You can unsubscribe from marketing emails at any time. Service and transactional emails are necessary for your account.

If SMS is offered, you can opt out by replying STOP.

Notice at Collection (Categories): identifiers (e.g., IP, email, wallet address); commercial information (transactions); internet/network activity (logs, analytics); geolocation (approximate IP‑based); user‑generated content; inferences (limited, for safety/anti‑abuse).

We do not intentionally collect sensitive personal information unless necessary for specific features (e.g., verifying eligibility for a program) and with appropriate disclosures.

‍Purposes: see Section 4 above.

‍Retention: see Section 8 above.

‍“Sale”/“Sharing”/Targeted Advertising: We do not sell personal information for money. If we use ad or analytics partners that could constitute “sale”/“sharing” or targeted advertising under state laws, you can opt out via Your Privacy Choices and GPC.

‍Right to Know/Delete/Correct: You may request access to specific pieces/categories, ask for deletion, or corrections.

‍Right to Opt‑Out: of “sale”/“sharing”/targeted advertising via Your Privacy Choices.

‍Right to Limit Use of Sensitive PI: If we process sensitive categories, you may limit as provided by law.

‍Non‑Discrimination: We will not discriminate against you for exercising your rights.

Provide or manage these rights by emailing us at mail@demorats.org.

The Services are not directed to children under 13 (or under 16 where GDPR applies).

We do not knowingly collect personal information from children.

If you believe a child has provided personal information, contact us at mail@demorats.org to request deletion.

We use administrative, technical, and physical safeguards designed to protect information, including encryption in transit (TLS) and, where appropriate, encryption at rest.

No system is 100% secure. Please use a strong, unique password; enable available security features; and never share private keys or recovery phrases.

Information you post in public areas (forums, repositories, social feeds) is public. Avoid sharing personal or sensitive information you would not want widely known.

We may moderate to protect safety and enforce our Terms, including redacting doxxing attempts.

Our Services may link to or integrate third‑party services (e.g., Discord, GitHub, Patreon, Zora, Shopify, Stripe).

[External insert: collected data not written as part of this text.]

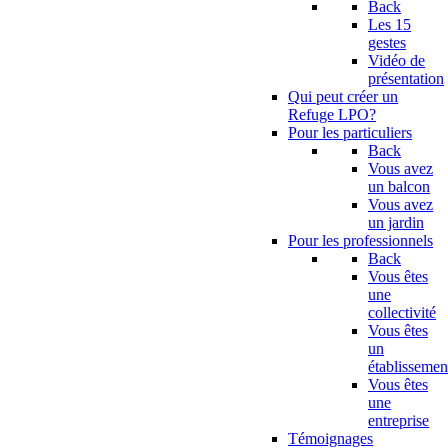
Back
Les 15
gestes
Vidéo de
présentation
Qui peut créer un
Refuge LPO?
Pour les particuliers
Back
Vous avez
un balcon
Vous avez
un jardin
Pour les professionnels
Back
Vous êtes
une
collectivité
Vous êtes
un
établissemen
Vous êtes
une
entreprise
Témoignages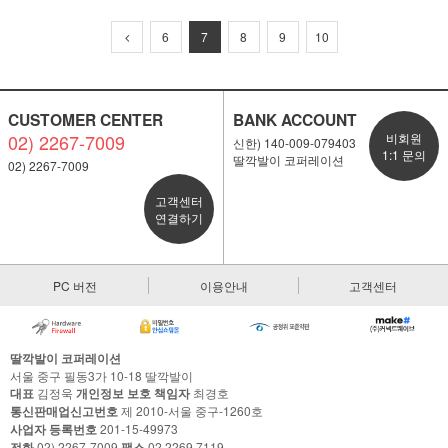
6
7
8
9
10
CUSTOMER CENTER
BANK ACCOUNT
02) 2267-7009
비회원
신한) 140-009-079403
1:1 문의
딸깍발이 코퍼레이션
02) 2267-7009
고객센터
연결하기
PC 버전
이용안내
고객센터
딸깍발이 코퍼레이션
서울 중구 필동3가 10-18 딸깍발이
대표
김정욱
개인정보 보호 책임자
최경호
통신판매업신고번호
제 2010-서울 중구-1260호
사업자 등록번호
201-15-49973
전화
02) 2267-7009
팩스
02 2269 7119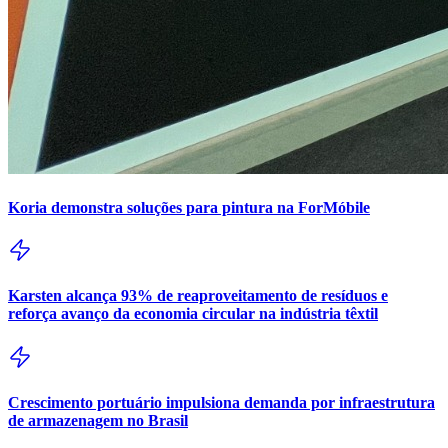
Koria demonstra soluções para pintura na ForMóbile
Karsten alcança 93% de reaproveitamento de resíduos e
reforça avanço da economia circular na indústria têxtil
Crescimento portuário impulsiona demanda por infraestrutura
de armazenagem no Brasil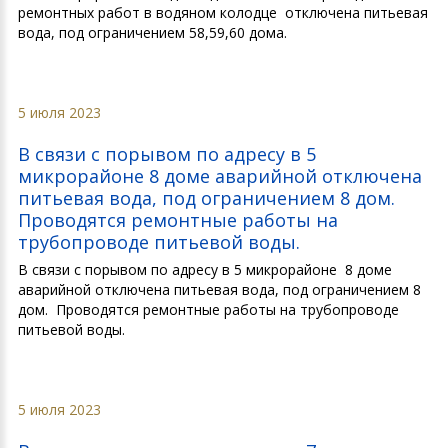
ремонтных работ в водяном колодце отключена питьевая
вода, под ограничением 58,59,60 дома.
5 июля 2023
В связи с порывом по адресу в 5
микрорайоне 8 доме аварийной отключена
питьевая вода, под ограничением 8 дом.
Проводятся ремонтные работы на
трубопроводе питьевой воды.
В связи с порывом по адресу в 5 микрорайоне 8 доме
аварийной отключена питьевая вода, под ограничением 8
дом. Проводятся ремонтные работы на трубопроводе
питьевой воды.
5 июля 2023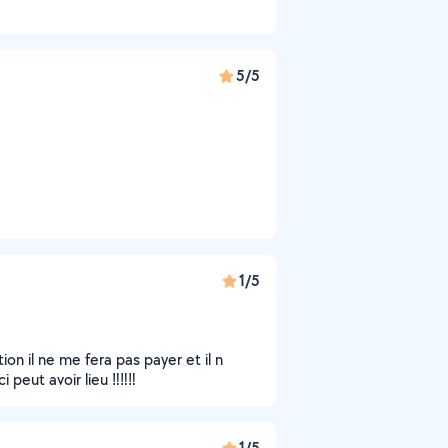
5/5
1/5
ion il ne me fera pas payer et il n
peut avoir lieu ‼️‼️‼️
1/5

Their privacy practices are governed by their own policies. Review them before connecting accounts or using integrations.

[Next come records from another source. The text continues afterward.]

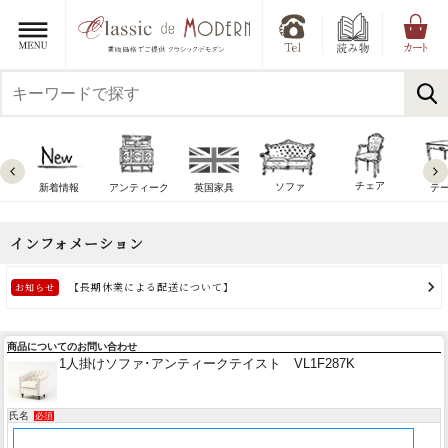
チェア
ソファ
新着情報
アンティーク
英国家具
テ
商品についてのお問い合わせ
1人掛けソファ･アンティークテイスト VL1F287K
氏名
必須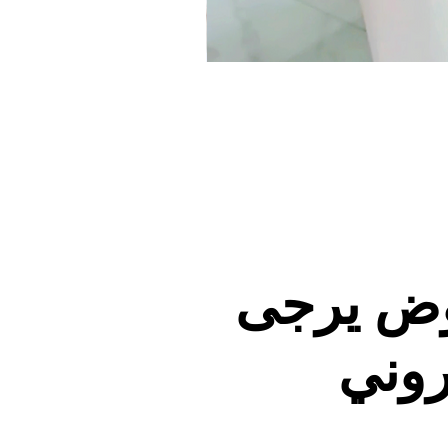
وض يرجى
روني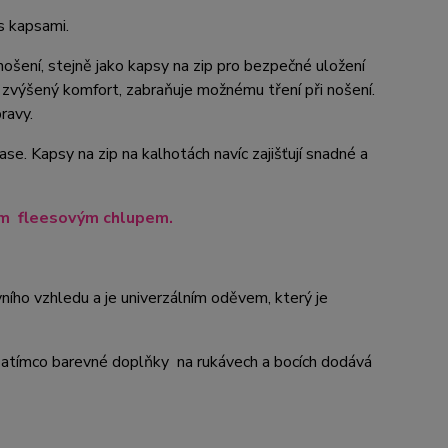
 s kapsami.
ošení, stejně jako kapsy na zip pro bezpečné uložení
je zvýšený komfort, zabraňuje možnému tření při nošení.
ravy.
e. Kapsy na zip na kalhotách navíc zajišťují snadné a
ním fleesovým chlupem.
ního vzhledu a je univerzálním oděvem, který je
, zatímco barevné doplňky na rukávech a bocích dodává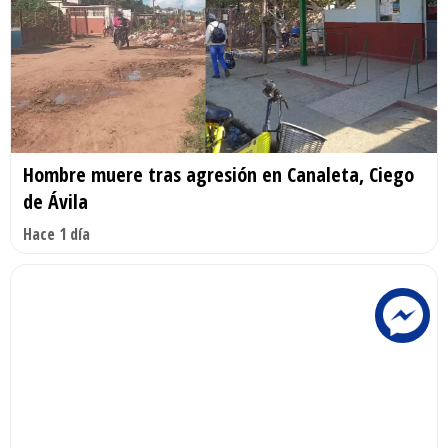
Hombre muere tras agresión en Canaleta, Ciego
de Ávila
Hace 1 día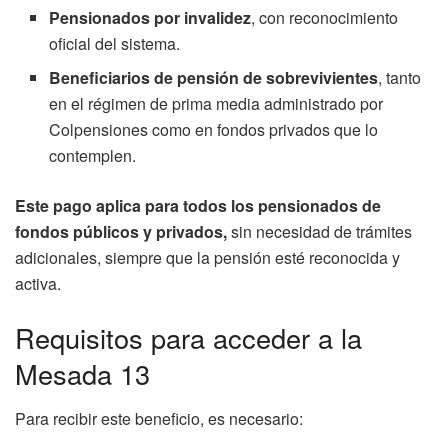
Pensionados por invalidez
, con reconocimiento
oficial del sistema.
Beneficiarios de pensión de sobrevivientes
, tanto
en el régimen de prima media administrado por
Colpensiones como en fondos privados que lo
contemplen.
Este pago aplica para todos los pensionados de
fondos públicos y privados,
sin necesidad de trámites
adicionales, siempre que la pensión esté reconocida y
activa.
Requisitos para acceder a la
Mesada 13
Para recibir este beneficio, es necesario: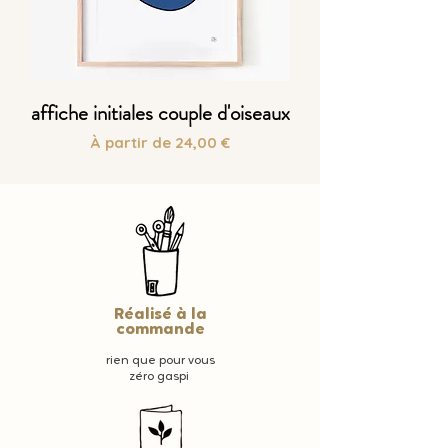
affiche initiales couple d'oiseaux
Prix promotionnel
À partir de
24,00 €
Réalisé à la
commande
rien que pour vous
zéro gaspi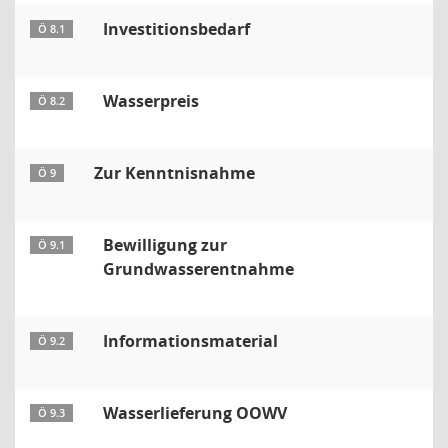
Investitionsbedarf
Ö 8.1
Wasserpreis
Ö 8.2
Zur Kenntnisnahme
Ö 9
Bewilligung zur
Ö 9.1
Grundwasserentnahme
Informationsmaterial
Ö 9.2
Wasserlieferung OOWV
Ö 9.3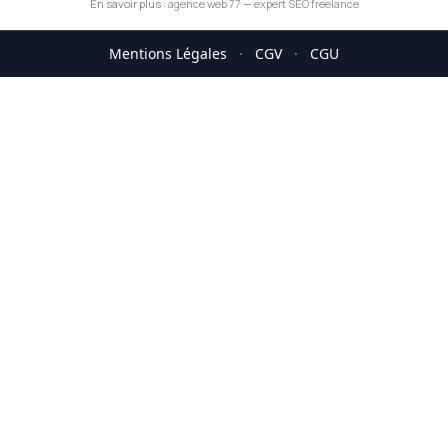
En savoir plus :
agence web 77
—
expert SEO freelance
Mentions Légales
·
CGV
·
CGU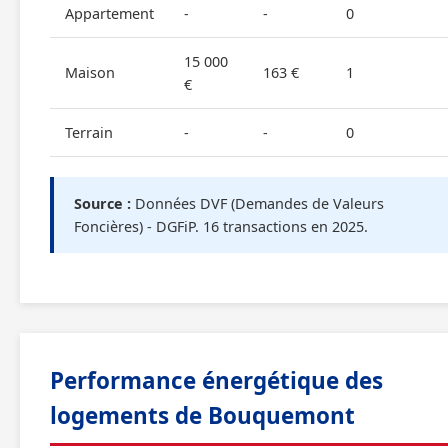
Appartement
-
-
0
15 000
Maison
163 €
1
€
Terrain
-
-
0
Source :
Données DVF (Demandes de Valeurs
Foncières) - DGFiP. 16 transactions en 2025.
Performance énergétique des
logements de Bouquemont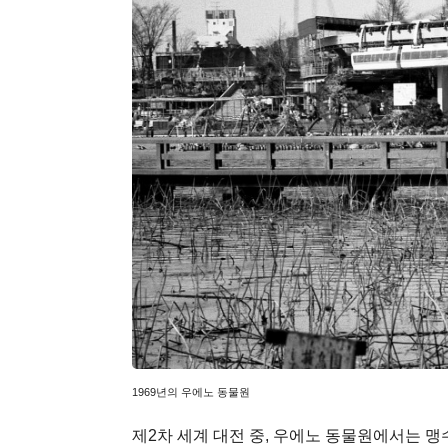
1969년의 우에노 동물원
제2차 세계 대전 중, 우에노 동물원에서는 맹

We do not engage in fully automated decisions that have legal or similarly significant effects without human review.

We may use limited profiling for spam/abuse detection, account security, or basic personalization.

We may update this Policy from time to time. The “Effective Date” at the top shows the latest version.

Material changes will be announced via the Services or by email where appropriate.

Continued use after changes means you accept the updated Policy.